Hi,
I was just tracking a nasty bug in Ruby on Rails. I have a Rails app that worked under heavy use for about 5 years without problems under Rails2 and with a sqlite3 database. The app deals with currency values stored in the sqlite3 database as decimal(12,2) NOT NULL . And it contains a plausibility check which adds some values and checks the sum (something like is a+b+c=d+e+f). It worked for years. The SQL column type decimal(12,2) is converted to the Ruby type BigDecimal.
After upgrading to RoR 3 the app started to fail for some values, and debugging revealed that sometimes values are read from the database incorrectly. E.g. the database contains 9.05 , but in RoR this becomes the BigDecimal 9.050000000000001 , which causes the sums to be incorrect.

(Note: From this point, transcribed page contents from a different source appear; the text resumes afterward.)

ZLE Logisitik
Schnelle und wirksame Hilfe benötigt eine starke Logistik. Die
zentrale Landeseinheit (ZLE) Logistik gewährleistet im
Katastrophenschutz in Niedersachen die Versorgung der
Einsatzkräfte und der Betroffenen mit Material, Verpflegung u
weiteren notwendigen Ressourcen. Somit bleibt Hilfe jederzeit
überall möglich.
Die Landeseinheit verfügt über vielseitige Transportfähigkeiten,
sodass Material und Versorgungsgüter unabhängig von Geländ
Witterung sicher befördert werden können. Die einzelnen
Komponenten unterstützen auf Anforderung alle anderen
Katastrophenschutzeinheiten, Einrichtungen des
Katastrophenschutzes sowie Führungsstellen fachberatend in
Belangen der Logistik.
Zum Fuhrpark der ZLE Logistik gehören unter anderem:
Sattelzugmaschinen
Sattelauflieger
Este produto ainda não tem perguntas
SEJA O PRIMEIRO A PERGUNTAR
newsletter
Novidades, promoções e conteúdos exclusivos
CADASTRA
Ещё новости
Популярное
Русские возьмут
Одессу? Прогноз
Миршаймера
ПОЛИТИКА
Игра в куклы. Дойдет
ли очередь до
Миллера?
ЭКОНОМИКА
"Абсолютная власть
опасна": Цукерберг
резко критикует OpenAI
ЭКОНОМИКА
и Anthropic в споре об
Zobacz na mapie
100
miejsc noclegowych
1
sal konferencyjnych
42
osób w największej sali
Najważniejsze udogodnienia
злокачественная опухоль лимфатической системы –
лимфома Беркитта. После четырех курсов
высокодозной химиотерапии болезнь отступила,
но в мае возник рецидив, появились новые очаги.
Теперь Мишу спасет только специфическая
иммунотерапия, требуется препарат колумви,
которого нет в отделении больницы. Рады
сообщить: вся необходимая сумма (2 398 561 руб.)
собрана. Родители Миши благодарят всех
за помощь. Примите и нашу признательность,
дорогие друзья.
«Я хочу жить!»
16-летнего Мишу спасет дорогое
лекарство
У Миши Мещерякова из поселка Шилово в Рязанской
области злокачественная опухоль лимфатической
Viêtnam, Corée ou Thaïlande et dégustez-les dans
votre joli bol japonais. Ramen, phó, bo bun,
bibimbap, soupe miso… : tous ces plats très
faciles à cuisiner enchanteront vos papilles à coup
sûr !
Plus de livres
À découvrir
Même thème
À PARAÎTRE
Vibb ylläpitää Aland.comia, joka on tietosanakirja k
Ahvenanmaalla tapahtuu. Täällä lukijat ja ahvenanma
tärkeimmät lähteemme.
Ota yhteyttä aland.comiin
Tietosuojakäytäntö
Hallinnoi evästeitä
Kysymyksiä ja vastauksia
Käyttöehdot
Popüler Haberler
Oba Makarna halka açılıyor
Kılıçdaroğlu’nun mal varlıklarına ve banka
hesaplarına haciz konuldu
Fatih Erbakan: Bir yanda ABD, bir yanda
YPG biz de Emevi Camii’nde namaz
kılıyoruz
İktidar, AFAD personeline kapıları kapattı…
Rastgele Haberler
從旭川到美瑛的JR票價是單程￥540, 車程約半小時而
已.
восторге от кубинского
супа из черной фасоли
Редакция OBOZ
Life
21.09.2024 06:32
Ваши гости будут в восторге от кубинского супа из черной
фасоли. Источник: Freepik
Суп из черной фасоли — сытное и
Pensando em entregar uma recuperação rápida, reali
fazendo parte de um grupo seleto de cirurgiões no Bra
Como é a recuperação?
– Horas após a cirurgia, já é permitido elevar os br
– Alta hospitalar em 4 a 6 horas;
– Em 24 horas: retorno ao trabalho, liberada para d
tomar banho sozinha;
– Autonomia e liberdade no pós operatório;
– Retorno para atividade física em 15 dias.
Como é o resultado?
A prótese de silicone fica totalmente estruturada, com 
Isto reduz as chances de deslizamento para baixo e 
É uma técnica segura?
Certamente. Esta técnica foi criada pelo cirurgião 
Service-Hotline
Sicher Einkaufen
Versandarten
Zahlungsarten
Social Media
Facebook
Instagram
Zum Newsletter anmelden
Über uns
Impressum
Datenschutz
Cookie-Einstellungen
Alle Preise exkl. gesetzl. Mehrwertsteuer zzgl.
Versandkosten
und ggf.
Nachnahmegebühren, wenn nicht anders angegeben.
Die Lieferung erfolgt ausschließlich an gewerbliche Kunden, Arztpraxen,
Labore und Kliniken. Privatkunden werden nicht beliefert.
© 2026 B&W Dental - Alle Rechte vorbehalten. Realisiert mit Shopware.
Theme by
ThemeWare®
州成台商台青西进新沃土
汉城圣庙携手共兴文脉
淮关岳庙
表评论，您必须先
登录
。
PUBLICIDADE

The reason is that sqlite3-ruby delivers the column as a float, and RoR then ( after require 'bigdecimal' and 'bigdecimal/util' ) uses the method to_d to convert it to BigDecimal. Since sqlite3-ruby delivers the column as Float, this becomes
9.05.to_d which is 9.050000000000001 instead of 9.05
So why does sqlite3-ruby deliver a precise column type like decimal(12,2) as the unprecise type Float, thus forcing rounding errors?